De Raad stelt vast dat, zoals ook namens appellante is bericht, het nieuwe besluit van het Uwv geheel tegemoet komt aan het hoger beroep van appellante tegen het bestreden besluit, zodat op grond van artikel 6:19, eerste lid, van de Algemene wet bestuursrecht (Awb) dit beroep niet wordt geacht mede te zijn gericht tegen dit besluit.
Uit ’s-Raads uitspraak van 4 februari 1997, LJN: ZB6628, volgt dat in zo’n geval belang bij een beoordeling van het bestreden besluit in beginsel is komen te vervallen, tenzij van zo’n belang blijkt, bijvoorbeeld omdat verzocht is om het toekennen van een schadevergoeding op grond van artikel 8:73 van de Awb.
De Raad stelt in dit verband vast dat verzocht is om toekenning van de wettelijke rente over de na te betalen WAO-uitkering.
Namens appellante is voorts verzocht om het Uwv te veroordelen in de proceskosten en het griffierecht in beroep en hoger beroep.

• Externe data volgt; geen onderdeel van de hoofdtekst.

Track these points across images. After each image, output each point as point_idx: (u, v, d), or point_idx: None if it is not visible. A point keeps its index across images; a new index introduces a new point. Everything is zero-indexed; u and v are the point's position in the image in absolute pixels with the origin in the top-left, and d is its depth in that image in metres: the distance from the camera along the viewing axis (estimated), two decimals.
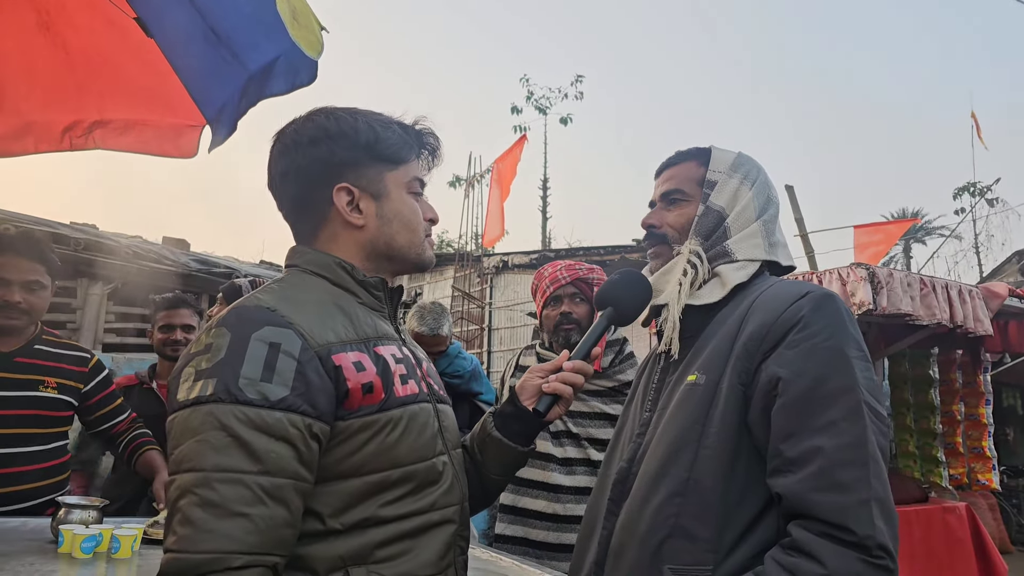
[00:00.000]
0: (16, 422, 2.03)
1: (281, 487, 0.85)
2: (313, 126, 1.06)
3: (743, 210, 1.19)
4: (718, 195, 1.20)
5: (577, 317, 2.14)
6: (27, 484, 2.02)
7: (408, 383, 1.02)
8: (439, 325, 2.68)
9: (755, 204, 1.19)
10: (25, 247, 2.08)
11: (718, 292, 1.16)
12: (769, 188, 1.23)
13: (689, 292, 1.17)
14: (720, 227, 1.19)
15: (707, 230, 1.19)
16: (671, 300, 1.17)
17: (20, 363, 2.08)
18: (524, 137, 9.50)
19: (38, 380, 2.10)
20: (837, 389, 0.97)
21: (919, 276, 3.85)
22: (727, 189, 1.20)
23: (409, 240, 1.09)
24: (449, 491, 1.04)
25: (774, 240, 1.20)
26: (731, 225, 1.18)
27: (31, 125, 2.34)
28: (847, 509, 0.91)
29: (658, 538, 1.03)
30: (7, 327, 2.07)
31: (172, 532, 0.82)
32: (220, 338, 0.89)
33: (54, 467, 2.12)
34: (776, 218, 1.22)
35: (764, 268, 1.20)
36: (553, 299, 2.18)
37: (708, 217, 1.19)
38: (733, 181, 1.21)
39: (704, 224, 1.19)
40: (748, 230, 1.18)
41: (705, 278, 1.17)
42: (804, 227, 10.03)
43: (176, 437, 0.86)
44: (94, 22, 2.14)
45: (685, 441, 1.06)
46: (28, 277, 2.07)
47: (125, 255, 5.08)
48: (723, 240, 1.18)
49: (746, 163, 1.23)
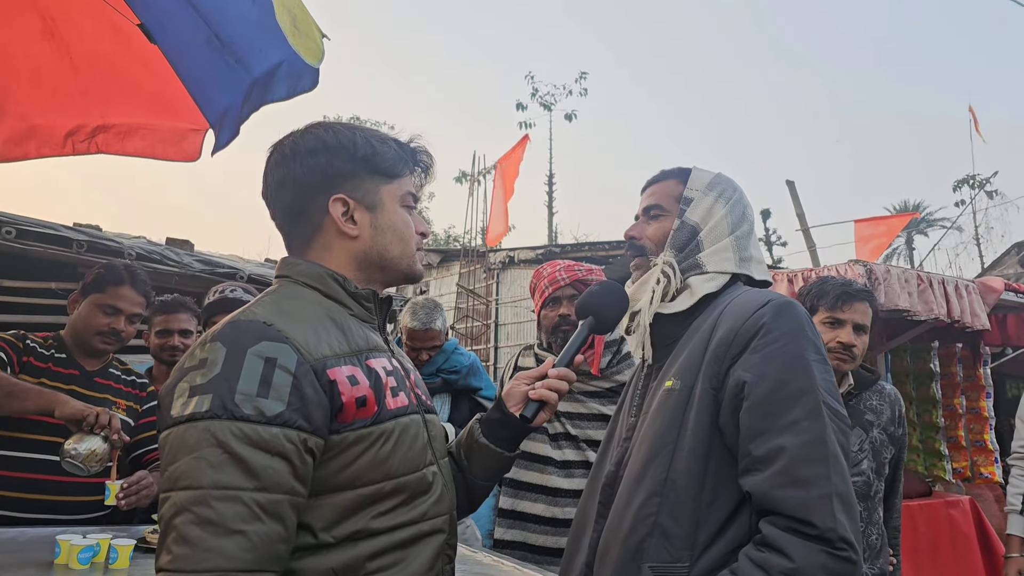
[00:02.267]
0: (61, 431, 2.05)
1: (277, 503, 0.85)
2: (312, 137, 1.08)
3: (716, 225, 1.26)
4: (693, 211, 1.27)
5: (575, 319, 2.13)
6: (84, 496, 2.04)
7: (399, 395, 1.04)
8: (431, 320, 2.68)
9: (728, 220, 1.26)
10: (139, 282, 2.26)
11: (687, 301, 1.22)
12: (744, 207, 1.30)
13: (660, 301, 1.23)
14: (693, 240, 1.25)
15: (681, 243, 1.26)
16: (643, 307, 1.24)
17: (98, 383, 2.18)
18: (526, 137, 9.52)
19: (112, 401, 2.19)
20: (798, 391, 1.04)
21: (916, 272, 3.86)
22: (702, 205, 1.27)
23: (402, 251, 1.11)
24: (439, 501, 1.05)
25: (746, 255, 1.26)
26: (704, 239, 1.25)
27: (34, 129, 2.36)
28: (809, 504, 0.97)
29: (638, 537, 1.08)
30: (101, 350, 2.20)
31: (167, 551, 0.81)
32: (215, 352, 0.89)
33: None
34: (750, 235, 1.29)
35: (737, 280, 1.26)
36: (552, 300, 2.18)
37: (683, 231, 1.26)
38: (708, 198, 1.28)
39: (678, 237, 1.26)
40: (720, 244, 1.25)
41: (678, 287, 1.23)
42: (805, 222, 10.02)
43: (171, 453, 0.85)
44: (98, 28, 2.15)
45: (663, 444, 1.11)
46: (134, 310, 2.23)
47: (128, 256, 5.10)
48: (696, 253, 1.25)
49: (723, 183, 1.30)
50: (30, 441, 2.00)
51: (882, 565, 2.04)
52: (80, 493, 2.03)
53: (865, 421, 2.11)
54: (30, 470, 1.98)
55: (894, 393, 2.23)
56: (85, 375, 2.16)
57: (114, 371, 2.26)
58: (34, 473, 1.99)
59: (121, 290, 2.16)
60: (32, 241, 4.91)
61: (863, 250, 9.12)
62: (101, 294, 2.15)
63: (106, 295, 2.15)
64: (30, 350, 2.08)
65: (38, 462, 1.99)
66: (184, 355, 0.95)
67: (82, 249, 5.03)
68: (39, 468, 1.98)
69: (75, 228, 5.33)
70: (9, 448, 2.00)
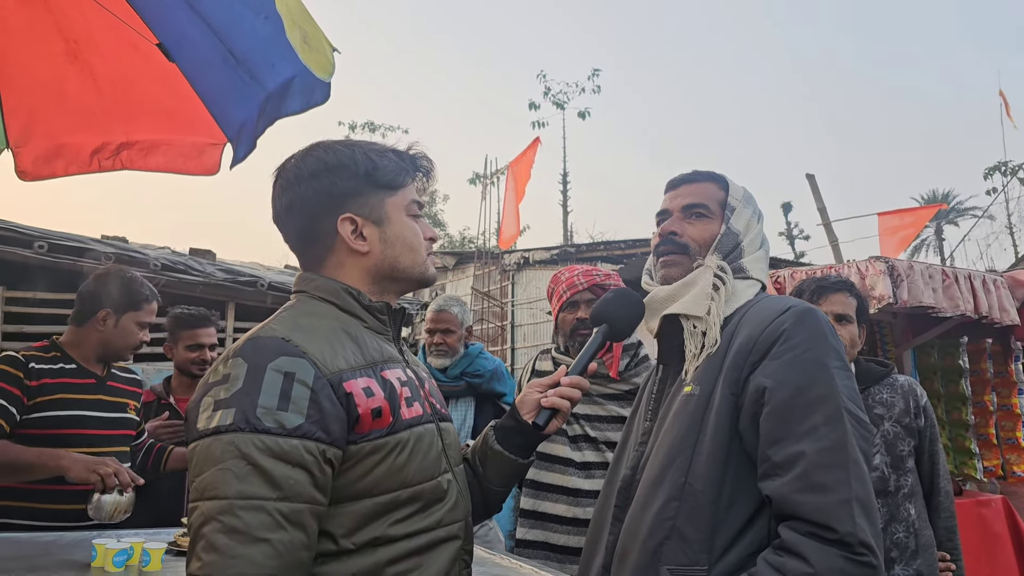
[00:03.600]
0: (106, 441, 2.16)
1: (299, 512, 0.89)
2: (313, 160, 1.10)
3: (754, 238, 1.30)
4: (737, 220, 1.30)
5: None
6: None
7: (413, 405, 1.06)
8: (448, 305, 2.80)
9: (761, 236, 1.32)
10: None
11: (731, 305, 1.23)
12: (762, 225, 1.36)
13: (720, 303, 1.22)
14: (737, 248, 1.28)
15: (727, 249, 1.27)
16: (706, 318, 1.20)
17: (112, 387, 2.27)
18: (537, 140, 9.52)
19: (124, 403, 2.30)
20: (818, 397, 1.04)
21: (941, 267, 3.79)
22: (744, 216, 1.31)
23: (412, 260, 1.14)
24: (454, 508, 1.08)
25: (765, 266, 1.31)
26: (745, 247, 1.28)
27: (62, 148, 2.44)
28: (829, 509, 0.97)
29: (657, 540, 1.09)
30: (125, 359, 2.37)
31: (197, 558, 0.85)
32: (237, 368, 0.93)
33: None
34: (768, 253, 1.35)
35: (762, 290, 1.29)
36: (570, 304, 2.20)
37: (728, 237, 1.28)
38: (748, 210, 1.32)
39: (725, 243, 1.28)
40: (757, 254, 1.29)
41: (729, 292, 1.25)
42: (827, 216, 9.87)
43: (198, 465, 0.90)
44: (119, 49, 2.22)
45: (681, 448, 1.12)
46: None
47: (154, 267, 5.22)
48: (739, 258, 1.27)
49: (753, 200, 1.36)
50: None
51: (920, 566, 1.96)
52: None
53: (874, 415, 2.06)
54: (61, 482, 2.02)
55: (908, 384, 2.17)
56: (100, 381, 2.23)
57: (116, 372, 2.33)
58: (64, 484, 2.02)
59: (152, 306, 2.32)
60: (62, 254, 5.05)
61: (888, 243, 8.94)
62: (138, 312, 2.26)
63: (142, 312, 2.27)
64: (39, 372, 2.08)
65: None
66: (208, 370, 0.99)
67: (110, 261, 5.16)
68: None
69: (103, 241, 5.47)
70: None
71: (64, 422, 2.09)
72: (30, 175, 2.43)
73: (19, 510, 2.04)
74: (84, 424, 2.13)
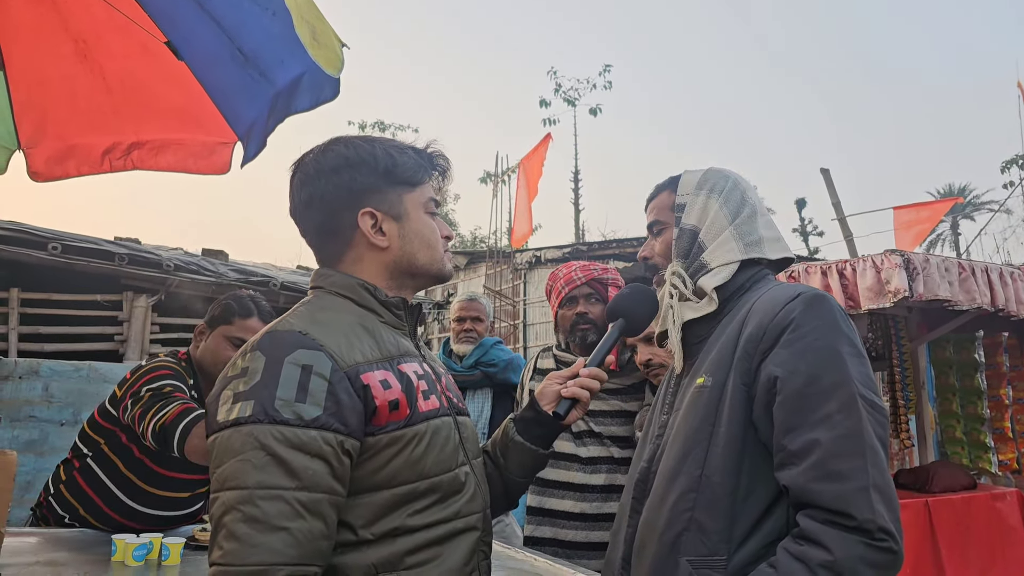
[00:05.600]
0: (182, 486, 2.07)
1: (318, 501, 0.90)
2: (333, 155, 1.11)
3: (713, 221, 1.26)
4: (688, 215, 1.28)
5: (593, 317, 2.17)
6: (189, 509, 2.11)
7: (430, 398, 1.07)
8: (477, 296, 2.99)
9: (724, 212, 1.26)
10: (265, 313, 2.25)
11: (708, 306, 1.23)
12: (741, 192, 1.28)
13: (681, 311, 1.24)
14: (695, 243, 1.26)
15: (684, 250, 1.27)
16: (668, 325, 1.26)
17: None
18: (548, 136, 9.48)
19: None
20: (831, 385, 1.03)
21: (957, 260, 3.74)
22: (696, 207, 1.28)
23: (430, 257, 1.15)
24: (472, 499, 1.09)
25: (753, 239, 1.25)
26: (704, 238, 1.26)
27: (73, 149, 2.45)
28: (846, 496, 0.97)
29: (675, 532, 1.09)
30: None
31: (218, 547, 0.87)
32: (255, 361, 0.94)
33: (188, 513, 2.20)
34: (753, 218, 1.26)
35: (759, 268, 1.25)
36: (568, 300, 2.22)
37: (682, 238, 1.27)
38: (700, 198, 1.28)
39: (680, 245, 1.27)
40: (721, 238, 1.25)
41: (692, 290, 1.25)
42: (842, 211, 9.80)
43: (218, 456, 0.91)
44: (128, 48, 2.22)
45: (697, 440, 1.12)
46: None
47: (167, 268, 5.25)
48: (699, 254, 1.26)
49: (711, 177, 1.30)
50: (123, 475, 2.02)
51: None
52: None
53: None
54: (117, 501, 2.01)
55: None
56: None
57: None
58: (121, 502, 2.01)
59: (249, 322, 2.13)
60: (76, 255, 5.09)
61: (904, 238, 8.85)
62: (229, 326, 2.13)
63: (234, 327, 2.12)
64: (191, 386, 2.07)
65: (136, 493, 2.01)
66: (227, 364, 1.00)
67: (123, 262, 5.20)
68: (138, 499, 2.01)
69: (116, 242, 5.51)
70: (105, 471, 2.03)
71: (157, 456, 2.00)
72: (42, 176, 2.45)
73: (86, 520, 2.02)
74: (171, 465, 2.03)
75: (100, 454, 2.04)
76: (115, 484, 2.01)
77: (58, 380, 4.60)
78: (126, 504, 2.01)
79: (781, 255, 1.27)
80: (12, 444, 4.37)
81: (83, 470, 2.05)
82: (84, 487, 2.03)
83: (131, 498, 2.01)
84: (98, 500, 2.01)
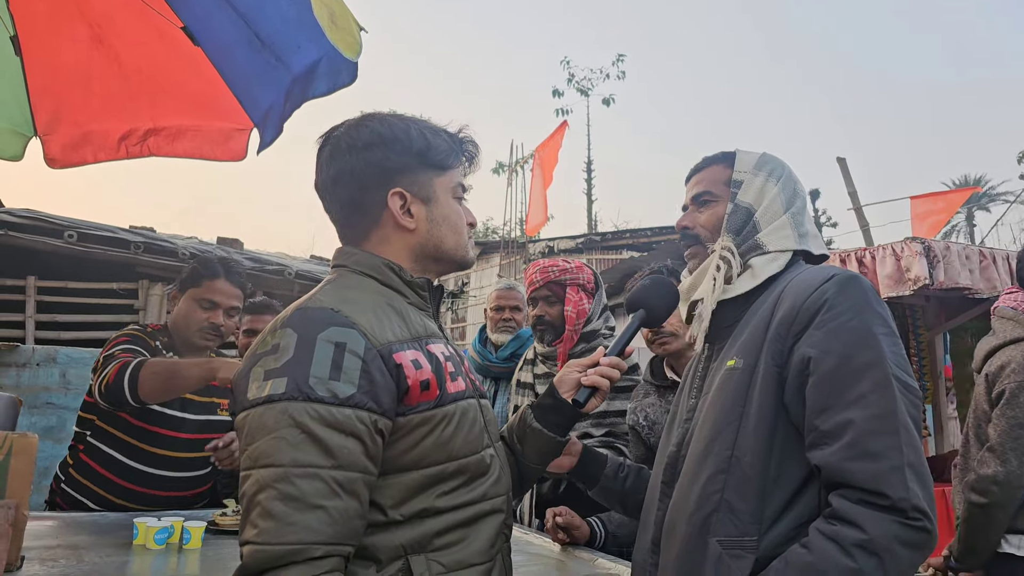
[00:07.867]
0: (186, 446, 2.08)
1: (353, 480, 0.89)
2: (368, 131, 1.09)
3: (770, 204, 1.25)
4: (745, 192, 1.26)
5: (549, 319, 2.20)
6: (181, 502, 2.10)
7: (457, 380, 1.07)
8: (515, 285, 3.02)
9: (782, 198, 1.26)
10: (234, 274, 2.18)
11: (748, 283, 1.22)
12: (795, 183, 1.29)
13: (722, 286, 1.23)
14: (749, 222, 1.25)
15: (737, 226, 1.25)
16: (705, 295, 1.24)
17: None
18: (565, 124, 9.44)
19: (216, 403, 2.16)
20: (864, 364, 1.02)
21: (978, 248, 3.69)
22: (753, 186, 1.26)
23: (456, 242, 1.14)
24: (497, 482, 1.09)
25: (804, 231, 1.26)
26: (760, 219, 1.25)
27: (89, 135, 2.44)
28: (880, 475, 0.96)
29: (704, 513, 1.09)
30: (203, 347, 2.16)
31: (252, 525, 0.85)
32: (287, 338, 0.93)
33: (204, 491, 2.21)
34: (804, 211, 1.28)
35: (798, 257, 1.26)
36: (531, 300, 2.27)
37: (737, 214, 1.25)
38: (759, 179, 1.27)
39: (734, 221, 1.25)
40: (777, 223, 1.24)
41: (739, 271, 1.23)
42: (858, 200, 9.69)
43: (250, 434, 0.90)
44: (143, 33, 2.21)
45: (727, 421, 1.11)
46: (232, 303, 2.17)
47: (182, 256, 5.27)
48: (754, 234, 1.24)
49: (770, 161, 1.30)
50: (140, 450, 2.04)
51: None
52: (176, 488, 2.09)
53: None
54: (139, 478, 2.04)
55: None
56: None
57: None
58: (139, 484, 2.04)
59: (216, 283, 2.12)
60: (92, 244, 5.12)
61: (920, 228, 8.76)
62: (197, 288, 2.11)
63: (202, 289, 2.10)
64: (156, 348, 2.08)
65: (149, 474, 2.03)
66: (255, 342, 0.99)
67: (139, 250, 5.23)
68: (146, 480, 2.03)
69: (131, 230, 5.54)
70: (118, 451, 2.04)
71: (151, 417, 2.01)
72: (59, 162, 2.45)
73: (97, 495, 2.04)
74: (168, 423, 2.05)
75: (97, 429, 2.06)
76: (120, 452, 2.03)
77: (75, 367, 4.64)
78: (136, 469, 2.03)
79: (821, 251, 1.28)
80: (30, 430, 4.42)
81: (87, 449, 2.07)
82: (92, 464, 2.05)
83: (139, 462, 2.03)
84: (109, 474, 2.03)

Nu het Uwv niet heeft betwist dat aldus aan appellante is tegemoetgekomen, ziet de Raad aanleiding om de aangevallen uitspraak en het bestreden besluit te vernietigen, de gevraagde schadevergoeding toe te wijzen en het Uwv te veroordelen in de kosten die appellante in verband met de behandeling het beroep en het hoger beroep redelijkerwijs heeft moeten maken.
Met betrekking tot de berekening van de verschuldigde wettelijke rente verwijst de Raad naar zijn uitspraak van 1 november 1995, gepubliceerd in JB 1995/314.
De proceskosten worden, ingevolge het Besluit proceskosten bestuursrecht, begroot op
€ 644,- voor verleende rechtsbijstand in beroep en € 644,- voor verleende rechtsbijstand in hoger beroep.
De door appellante gevraagde vergoeding van reiskosten wordt begroot op € 21,78.
Ten aanzien van de geclaimde kosten voor medisch advies merkt de Raad het volgende op.
Gemachtigde van appellante heeft bij zijn verzoek om proceskostenveroordeling een aantal kopieën bijgesloten van een aantal nota’s die zijn advocatenkantoor aan appellante verzonden heeft en waarop de post “medische kosten (naar verwachting)” vermeld staat.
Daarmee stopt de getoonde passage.